For the first time in Spain, the Museo Thyssen-Bornemisza (Madrid, Spain) is presenting a retrospective of the work of the Impressionist painter Berthe Morisot. The exhibition includes more than thirty works from the collection of the Musée Marmottan Monet in Paris, shown alongside others from the Thyssen collections. The result will be to reveal Morisot's luminous and elegant approach to painting, expressed in the form of landscapes, scenes of daily life and intimate female portraits.
Married to Eugène Manet, brother of the painter Édouard, Berthe Morisot (Bourges, 1841-Paris, 1895) was the first female painter to join the Impressionists, who constituted the most avant-garde art group of the day. Morisot participated in the now legendary First Impressionist Exhibition of 1874 and in other subsequent ones held by the group. Berthe Morisot is exceptional within the history of 19th-century art history in her position as a woman from upper middle-class French society who forged an important career as an artist and who was associated with an innovative movement that provoked aversion at the time.
The Dressing Mirror in the Permanent Collection of the Museo Thyssen is one of the works that Morisot exhibited at the Third Impressionist Exhibition of 1877 and is the one chosen to mark the start of the present exhibition.

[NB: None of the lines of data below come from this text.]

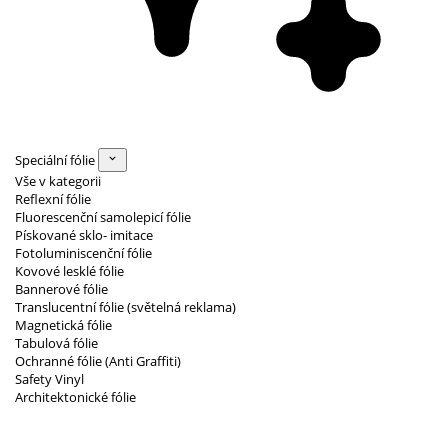
Speciální fólie
Vše v kategorii
Reflexní fólie
Fluorescenční samolepicí fólie
Pískované sklo- imitace
Fotoluminiscenční fólie
Kovové lesklé fólie
Bannerové fólie
Translucentní fólie (světelná reklama)
Magnetická fólie
Tabulová fólie
Ochranné fólie (Anti Graffiti)
Safety Vinyl
Architektonické fólie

Delicately painted with soft brushstrokes, it depicts a young woman dressing herself in a leisurely manner before an Empire style cheval glass.
Morisot was particularly interested in effects of luminosity and colour and shared her fellow Impressionists' concern for reflections of light. Her independent, somewhat rebellious nature is evident in her work, which also provides the basis in this exhibition for an examination of the role of women in late 19th-century France. This is because Morisot was not just a great creative figure but also an upper middle-class, urban woman who was interested in fashion and in the flourishing cultural life of the day and who associated with intellectuals and artists such as Manet, Renoir, Monet, Pissarro, Degas and Mallarmé.
Date: until February 12.
Location: Museo Thyssen-Bornemisza. Paseo del Prado 8, 28014 Madrid. Spain.
Opening hours: from Tuesday to Sunday from 10am to 7pm. Saturdays 2011 from 10am to 11pm.